ASSIGNED TASK
Looking through the listing that follows, count the lines that contain "Arize" and give only that number.

DATA EXTRACT
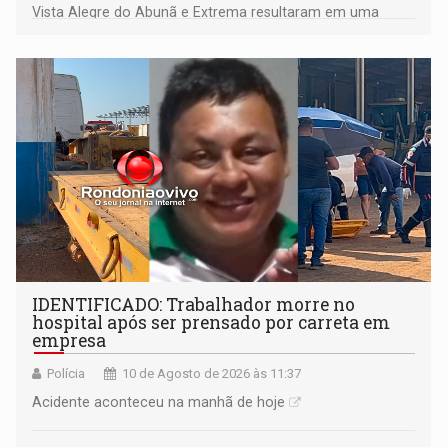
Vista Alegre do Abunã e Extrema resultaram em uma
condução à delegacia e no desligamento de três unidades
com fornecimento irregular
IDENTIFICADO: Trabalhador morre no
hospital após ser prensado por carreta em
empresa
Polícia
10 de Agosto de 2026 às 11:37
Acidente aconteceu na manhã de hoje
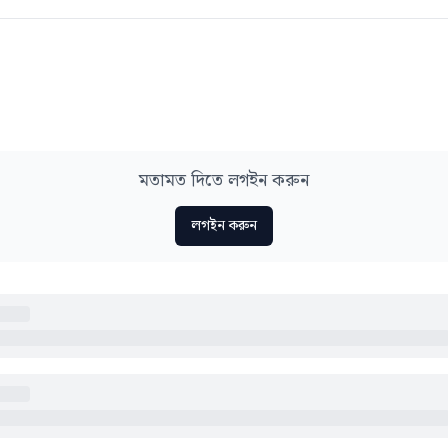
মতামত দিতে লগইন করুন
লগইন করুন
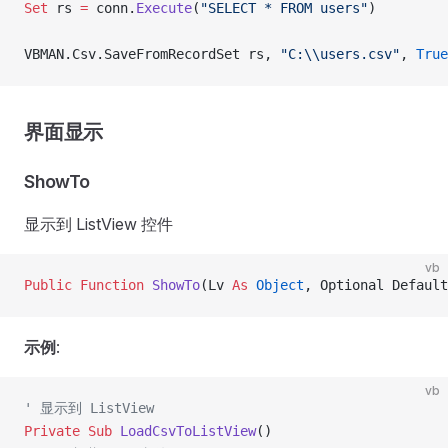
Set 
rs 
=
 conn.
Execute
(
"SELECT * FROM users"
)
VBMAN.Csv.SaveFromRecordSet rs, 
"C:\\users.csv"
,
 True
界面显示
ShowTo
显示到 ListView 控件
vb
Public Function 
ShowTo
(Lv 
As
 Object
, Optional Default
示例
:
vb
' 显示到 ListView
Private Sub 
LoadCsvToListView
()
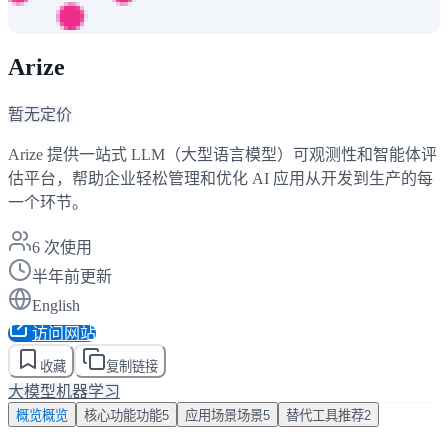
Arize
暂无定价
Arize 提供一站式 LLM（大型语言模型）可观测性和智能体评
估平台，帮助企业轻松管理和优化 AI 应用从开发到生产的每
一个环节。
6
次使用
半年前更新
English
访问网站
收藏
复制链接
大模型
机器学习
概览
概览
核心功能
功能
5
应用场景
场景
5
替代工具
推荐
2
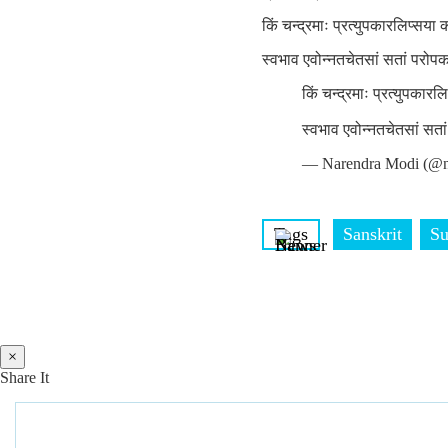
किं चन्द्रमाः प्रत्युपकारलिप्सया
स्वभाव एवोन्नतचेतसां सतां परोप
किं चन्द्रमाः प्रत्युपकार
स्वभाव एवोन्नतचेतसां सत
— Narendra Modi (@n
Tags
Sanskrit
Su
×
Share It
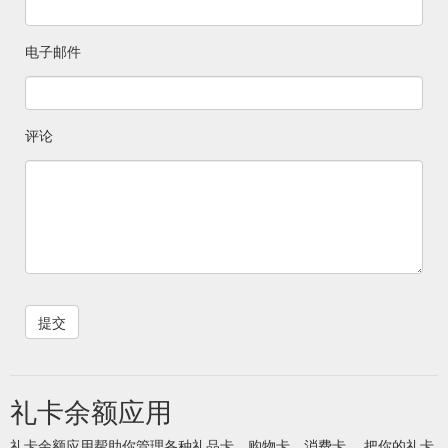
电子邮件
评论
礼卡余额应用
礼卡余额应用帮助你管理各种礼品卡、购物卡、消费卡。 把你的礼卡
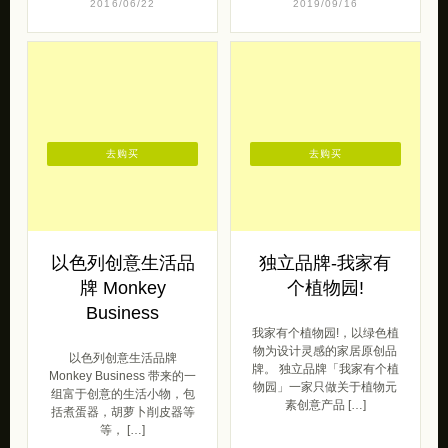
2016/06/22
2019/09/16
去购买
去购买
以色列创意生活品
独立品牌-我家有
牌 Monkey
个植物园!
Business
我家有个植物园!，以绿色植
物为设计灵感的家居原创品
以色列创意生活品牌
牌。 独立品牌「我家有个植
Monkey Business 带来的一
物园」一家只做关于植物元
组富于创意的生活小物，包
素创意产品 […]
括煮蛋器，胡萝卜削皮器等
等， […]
--
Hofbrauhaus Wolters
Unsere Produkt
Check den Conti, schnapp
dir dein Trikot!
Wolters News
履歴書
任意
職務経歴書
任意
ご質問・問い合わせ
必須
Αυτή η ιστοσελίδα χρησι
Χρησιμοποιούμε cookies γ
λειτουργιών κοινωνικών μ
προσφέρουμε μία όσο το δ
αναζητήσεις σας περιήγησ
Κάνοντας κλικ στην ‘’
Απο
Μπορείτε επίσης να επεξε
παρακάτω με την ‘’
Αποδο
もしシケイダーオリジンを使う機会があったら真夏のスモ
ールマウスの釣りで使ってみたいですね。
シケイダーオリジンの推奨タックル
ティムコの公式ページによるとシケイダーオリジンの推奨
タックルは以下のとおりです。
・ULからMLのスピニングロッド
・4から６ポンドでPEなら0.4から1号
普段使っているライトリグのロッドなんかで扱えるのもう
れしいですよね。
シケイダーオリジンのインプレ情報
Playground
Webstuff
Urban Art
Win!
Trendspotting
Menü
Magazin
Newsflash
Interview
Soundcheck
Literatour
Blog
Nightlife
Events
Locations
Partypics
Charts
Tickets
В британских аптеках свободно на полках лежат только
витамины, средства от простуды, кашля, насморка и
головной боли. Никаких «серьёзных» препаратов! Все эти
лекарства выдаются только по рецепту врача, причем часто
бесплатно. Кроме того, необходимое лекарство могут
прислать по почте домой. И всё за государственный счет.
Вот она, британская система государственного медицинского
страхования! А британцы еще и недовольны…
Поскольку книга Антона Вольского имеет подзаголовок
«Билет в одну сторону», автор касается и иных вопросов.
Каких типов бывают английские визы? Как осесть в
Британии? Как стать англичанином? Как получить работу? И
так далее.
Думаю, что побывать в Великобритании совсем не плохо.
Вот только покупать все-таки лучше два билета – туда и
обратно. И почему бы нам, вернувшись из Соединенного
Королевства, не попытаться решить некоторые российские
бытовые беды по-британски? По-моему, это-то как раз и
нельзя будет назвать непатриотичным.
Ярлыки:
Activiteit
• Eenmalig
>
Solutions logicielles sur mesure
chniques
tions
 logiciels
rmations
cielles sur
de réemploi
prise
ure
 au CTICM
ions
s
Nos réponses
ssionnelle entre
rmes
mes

EXERCISE RESULT
2